Bedoya referred restaurants to the FTC’s recent blog post, which said that restaurants are “obligated to ensure that they are not giving consumers the wrong impression,” Bedoya said.

In a hypothetical example outlined in the blog post, a seafood restaurant with beachy decor and photos of fishermen states on its menu, “Eat local! Try our seasonal fresh catch of the day!” The company’s social media images display several posts of fishermen hooking fish and scooping nets full of shrimp. 

“Given this scene, would you be surprised to find out that the seasonal fresh catch was actually farmed seafood, frozen overseas, and shipped in?” the FTC said. “The restaurant never said it outright, but by using photos of fishermen and fishing boats and saying things like, ‘Eat local,” and ‘We catch ‘em,’ the decorations, menus, and social media may give people what the FTC calls a net impression that the restaurant serves fresh, local fish and shrimp.”

Under FTC rulemaking, those images result in illegally misleading customers and could be subject to hefty fines. The definition of advertisement can stretch beyond commercials, social media posts, websites, or labels, as well.

“Other things like menus, restaurant décor, or even T-shirts and hats worn by servers or customers can be ads, too. The same rules apply. Don’t make claims you can’t back up,” the FTC said.

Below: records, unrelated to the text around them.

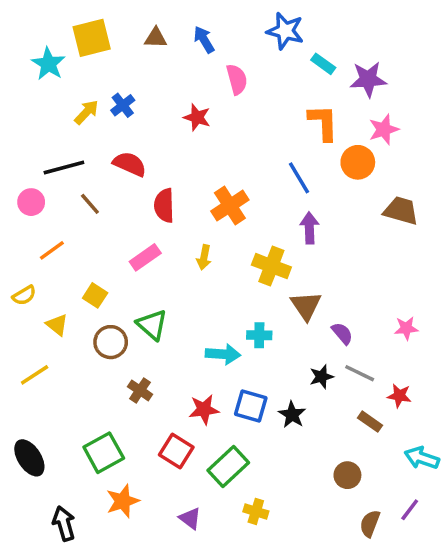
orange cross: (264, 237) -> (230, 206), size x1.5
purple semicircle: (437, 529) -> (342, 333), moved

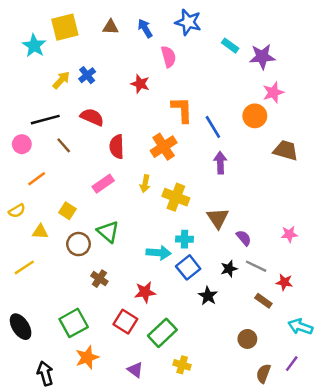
blue star: (285, 31) -> (188, 22), moved
orange L-shape: (323, 123) -> (182, 110), moved
yellow cross: (271, 266) -> (176, 197), moved
yellow triangle: (57, 325) -> (40, 232), turned -35
blue square: (251, 406) -> (188, 267), moved, turned 35

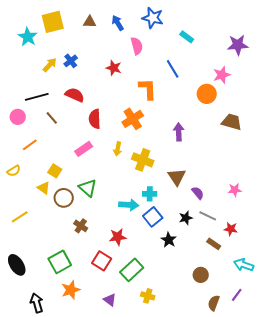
purple star: (262, 57) -> (238, 45), moved
blue line: (213, 127) -> (173, 69), moved
yellow triangle: (40, 232) -> (44, 188), moved, turned 32

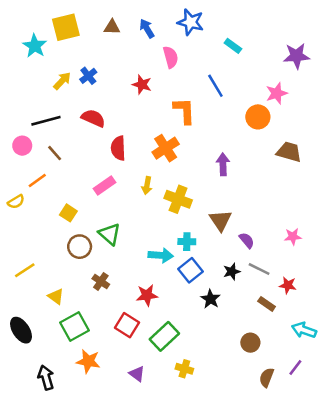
brown line: (52, 118) -> (55, 153), moved
yellow semicircle: (14, 171) -> (16, 202), moved
yellow triangle: (44, 188) -> (56, 296), moved
orange star: (71, 290) -> (88, 361), turned 30

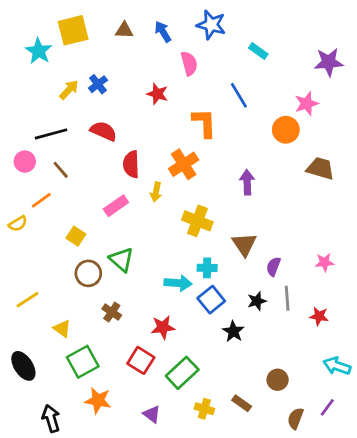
yellow arrow: (147, 186) -> (156, 192), moved
purple semicircle: (247, 240) -> (273, 266), turned -119
gray line: (259, 269) -> (287, 298), turned 60
brown rectangle: (267, 304) -> (242, 403), moved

The Southern Shrimp Alliance and other domestic shrimp representative groups brought the marketing issue to Bedoya’s attention during a July visit he took to meet with U.S. commercial shrimpers and other industry members in Biloxi, Mississippi, U.S.A. 

They specifically told Bedoya and FTC Attorney Advisor Max Miller about “the substantial harm done to the U.S. royal red shrimp fishery by the marketing of imported shrimp as royal red shrimp at Gulf Coast restaurants,” SSA said.

Fishermen provided examples of national restaurant chains selling imported, farmed shrimp through the use of images and likenesses that represent the U.S. shrimp industry, along with examples of Argentinian shrimp being substituted for royal red shrimp on menus, “effectively wiping out this premium fishery by forcing shrimpers to match the prices of imported shrimp,” SSA said.

SSA Executive Director John Williams praised Bedoya’s letter to restaurants, saying that its “efforts to make clear that misleading marketing of farmed seafood in restaurants is a violation of law is incredibly important to the families of commercial shrimpers across the U.S.”

“There is nothing wrong with restaurants serving foreign farmed shrimp to their customers, but it is flat-out wrong to use our industry to market imports. If restaurants want to sell foreign pond-raised shrimp, they should do so with the imagery of those industries, including the armed guards watching over workers, the pharmacies providing veterinary drugs, and the devastation of local estuaries that have to take the farms’ wastewater,” Williams said.